When using macs2 peak caller to ChIP-seq data, I pick up some pvalues from --cutoff-analysis and test the pvalues until I got a reasonable balance between accurate peak call and false positive calls of background noises. But I found the best pvalues differs between samples. For example, given p= 0.0001 was the best for CTCF.rep1, performing peak call -pvalue 0.0001 to CTCF.rep2 ended up losing most of peaks, and instead, p=0.01 turn out the best for CTCF.rep2. This is maybe due to the difference of coverage of each sample.

I have four samples of CTCF peaks.
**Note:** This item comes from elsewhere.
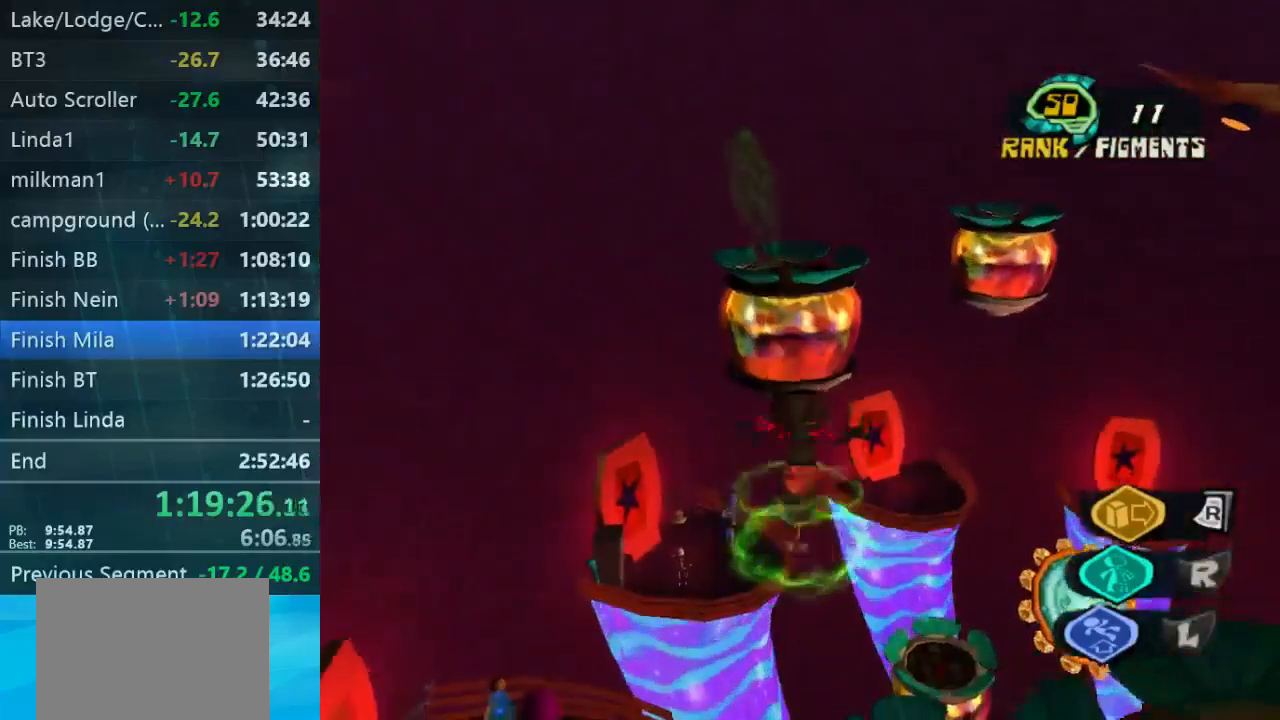
{"buttons": ["L2"], "left_stick": "up", "right_stick": "center", "button_events": [[33, "L2", "down"]]}
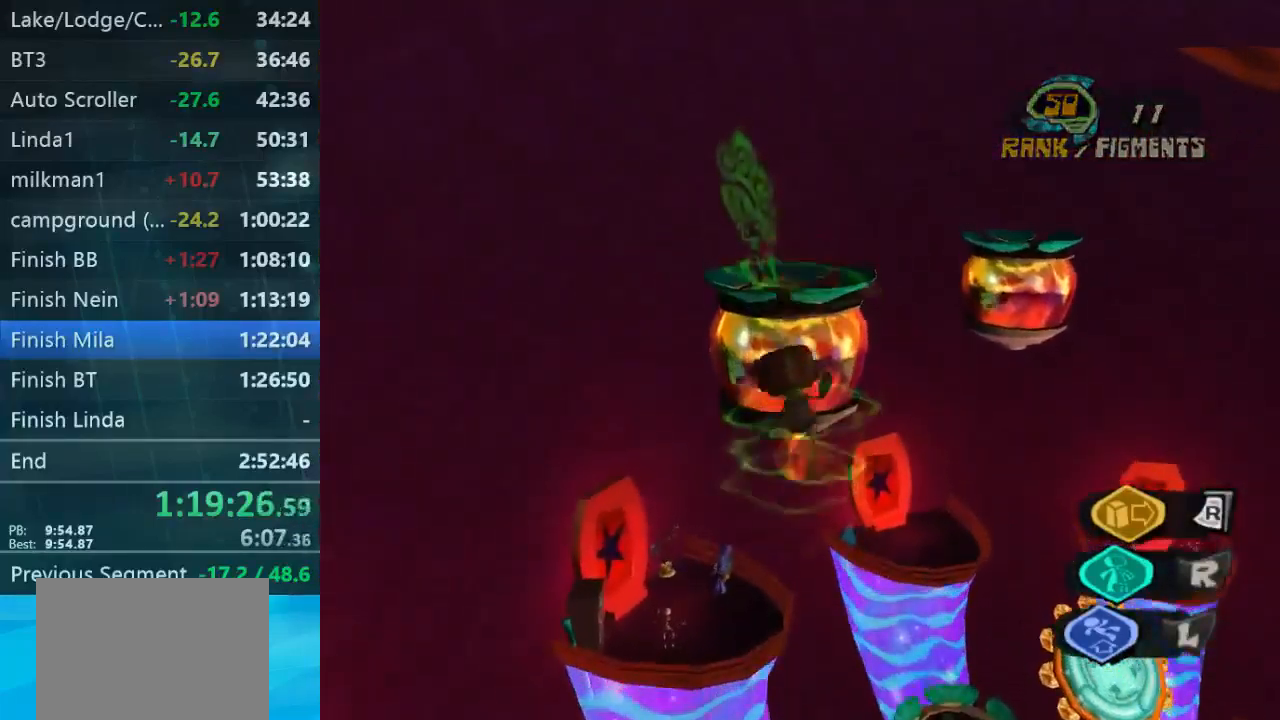
{"buttons": [], "left_stick": "up", "right_stick": "center", "button_events": [[333, "L2", "up"]]}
Control.rep1, control.rep2, treatment.rep1 and treatment.rep2. The impression by my eye suggested pvalues of 0.01, 0.001, 0.0001 and 0,00001 are the best, respectively. When peak calling by p=0.01, I got a lot of background noise in treatment.rep2 sample, so I want to use p=0.01 to control.rep1 and p=0.00001 to treatment.rep2, if possible.

I think there are some options.

  • Using a single p value to all of these samples.
  • p=0.01 for the control samples and p=0.0001 for the treatment samples. (the same p to each treatment group)
  • Or, maybe use the same p to each replicate.
  • Using four independent p values to each samples.

Is it OK to use different p values, or I should use a single cutoff p value to all of my samples?